* _Study text_
______

The Company has adopted International Financial Reporting Standards ("IFRSs") as issued by the International Accounting Standards Board and as adopted for use in the European Union and with those parts of the Companies Act 2006 applicable to companies reporting under IFRS.
2. Going concern
The Group currently has two mines, the Liqhobong Diamond Mine in Lesotho where construction was completed and operations ramped up, achieving commercial production on 30 June 2017, and the BK11 Mine in Botswana which is currently being operated by Amulet in terms of an option agreement concluded in May 2017.
As a result of the lower quality recoveries referred to in the section headed "Production" in the Operational Review, and a lower than expected average diamond value referred to in the "Diamond sales" section of the Financial Review, the Group has realised a lower than expected average value at sale, such that the Group requires additional equity and a restructure of its existing debt arrangements in order to continue as a going concern.

______

* _Exercise objective_
Output the going concern passage word for word, starting at "2. Going concern" and ending at "a going concern.". The items that come next are separate material with no link to the going concern passage.

Structured pose outputs:
______

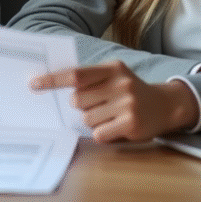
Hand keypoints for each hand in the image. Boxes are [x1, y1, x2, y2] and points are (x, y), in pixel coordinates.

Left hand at [31, 60, 199, 143]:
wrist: (166, 105)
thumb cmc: (130, 91)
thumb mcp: (115, 76)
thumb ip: (90, 79)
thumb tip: (56, 88)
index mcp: (112, 68)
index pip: (76, 74)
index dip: (53, 80)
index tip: (34, 84)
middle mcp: (120, 83)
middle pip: (77, 100)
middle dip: (80, 106)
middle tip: (98, 105)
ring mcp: (127, 103)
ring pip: (87, 118)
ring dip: (93, 121)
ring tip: (111, 116)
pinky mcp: (131, 123)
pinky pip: (99, 133)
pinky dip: (102, 133)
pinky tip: (116, 127)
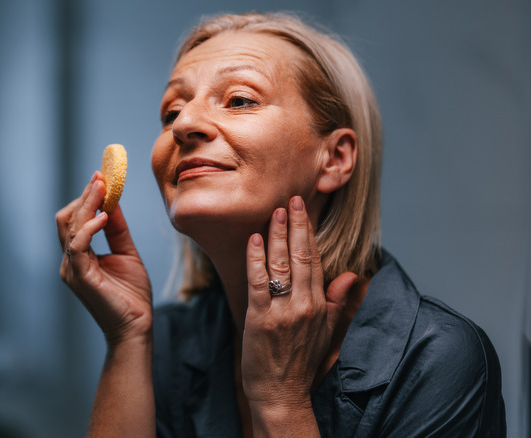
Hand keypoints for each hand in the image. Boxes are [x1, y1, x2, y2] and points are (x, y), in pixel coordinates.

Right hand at [56, 172, 152, 345]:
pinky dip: (89, 227)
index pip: (74, 220)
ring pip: (71, 228)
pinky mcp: (80, 277)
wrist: (136, 326)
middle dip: (84, 196)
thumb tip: (114, 201)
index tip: (101, 177)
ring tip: (104, 188)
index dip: (86, 197)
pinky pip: (78, 245)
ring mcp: (72, 269)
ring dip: (87, 204)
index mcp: (79, 256)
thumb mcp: (126, 252)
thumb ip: (117, 229)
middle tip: (101, 177)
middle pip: (67, 219)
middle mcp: (70, 261)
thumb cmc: (131, 295)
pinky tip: (105, 216)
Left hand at [242, 196, 355, 414]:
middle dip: (295, 225)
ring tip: (273, 212)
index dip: (308, 232)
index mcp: (318, 305)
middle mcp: (303, 305)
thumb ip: (336, 300)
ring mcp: (282, 312)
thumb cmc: (301, 362)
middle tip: (291, 199)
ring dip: (276, 236)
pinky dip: (256, 260)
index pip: (315, 260)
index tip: (303, 209)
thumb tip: (352, 274)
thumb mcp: (326, 331)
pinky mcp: (260, 319)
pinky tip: (254, 240)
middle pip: (300, 257)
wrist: (281, 393)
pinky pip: (258, 283)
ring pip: (280, 265)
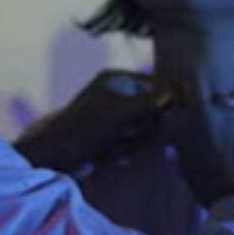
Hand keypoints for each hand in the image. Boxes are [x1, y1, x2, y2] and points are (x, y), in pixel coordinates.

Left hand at [14, 70, 161, 171]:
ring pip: (145, 129)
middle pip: (154, 109)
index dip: (167, 101)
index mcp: (118, 78)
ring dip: (136, 142)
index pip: (157, 83)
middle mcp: (117, 92)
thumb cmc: (87, 127)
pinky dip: (126, 150)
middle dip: (147, 128)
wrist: (57, 155)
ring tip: (119, 147)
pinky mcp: (111, 134)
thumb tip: (176, 97)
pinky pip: (133, 142)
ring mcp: (114, 114)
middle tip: (133, 135)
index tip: (174, 117)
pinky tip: (116, 156)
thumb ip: (151, 103)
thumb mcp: (122, 112)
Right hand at [160, 77, 233, 209]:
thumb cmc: (208, 187)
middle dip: (198, 101)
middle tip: (203, 120)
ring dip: (220, 113)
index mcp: (181, 122)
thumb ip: (181, 142)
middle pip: (197, 91)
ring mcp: (230, 111)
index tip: (178, 120)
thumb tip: (178, 136)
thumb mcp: (184, 163)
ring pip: (221, 103)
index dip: (176, 111)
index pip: (173, 104)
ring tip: (225, 134)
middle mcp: (204, 109)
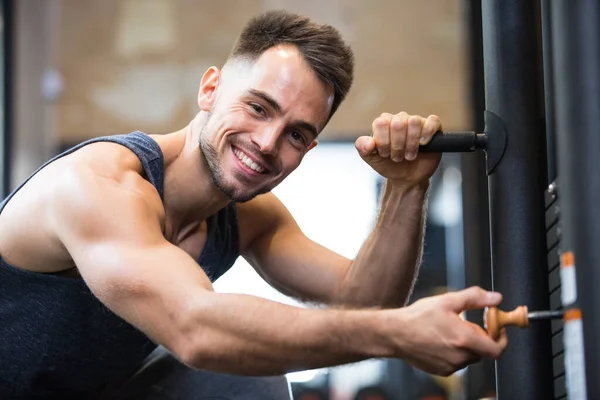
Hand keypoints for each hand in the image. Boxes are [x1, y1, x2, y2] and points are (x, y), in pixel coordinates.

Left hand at [355, 112, 442, 186]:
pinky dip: (427, 134)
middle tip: (397, 157)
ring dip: (411, 144)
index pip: (381, 123)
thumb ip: (363, 148)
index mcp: (383, 122)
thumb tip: (368, 143)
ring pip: (414, 122)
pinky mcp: (432, 127)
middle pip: (398, 124)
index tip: (384, 154)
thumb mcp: (371, 159)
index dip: (383, 142)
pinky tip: (423, 144)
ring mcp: (416, 122)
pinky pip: (433, 121)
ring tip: (409, 155)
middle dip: (397, 146)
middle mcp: (400, 119)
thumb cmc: (389, 165)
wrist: (406, 178)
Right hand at [385, 286, 507, 375]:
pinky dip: (455, 352)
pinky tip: (441, 340)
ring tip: (450, 330)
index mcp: (464, 339)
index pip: (497, 348)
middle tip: (469, 324)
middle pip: (484, 351)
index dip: (501, 337)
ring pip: (470, 357)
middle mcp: (460, 357)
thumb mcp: (447, 300)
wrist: (394, 334)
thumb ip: (475, 298)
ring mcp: (451, 366)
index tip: (497, 327)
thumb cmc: (417, 317)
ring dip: (467, 345)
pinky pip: (457, 363)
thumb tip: (496, 298)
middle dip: (481, 338)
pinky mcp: (441, 371)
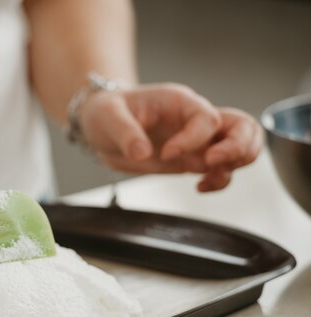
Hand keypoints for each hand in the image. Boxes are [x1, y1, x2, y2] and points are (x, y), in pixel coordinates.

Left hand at [79, 83, 261, 190]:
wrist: (101, 125)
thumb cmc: (106, 112)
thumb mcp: (108, 117)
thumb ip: (126, 133)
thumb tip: (143, 153)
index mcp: (179, 102)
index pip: (206, 118)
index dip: (193, 139)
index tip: (166, 154)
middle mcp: (195, 119)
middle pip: (243, 126)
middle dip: (238, 147)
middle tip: (211, 164)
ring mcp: (198, 140)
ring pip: (242, 147)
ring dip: (236, 165)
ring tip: (206, 180)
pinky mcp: (193, 159)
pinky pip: (223, 169)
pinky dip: (221, 180)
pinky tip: (200, 186)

______

* _Output below_
2. Going concern
The Group currently has two mines, the Liqhobong Diamond Mine in Lesotho where construction was completed and operations ramped up, achieving commercial production on 30 June 2017, and the BK11 Mine in Botswana which is currently being operated by Amulet in terms of an option agreement concluded in May 2017.
As a result of the lower quality recoveries referred to in the section headed "Production" in the Operational Review, and a lower than expected average diamond value referred to in the "Diamond sales" section of the Financial Review, the Group has realised a lower than expected average value at sale, such that the Group requires additional equity and a restructure of its existing debt arrangements in order to continue as a going concern.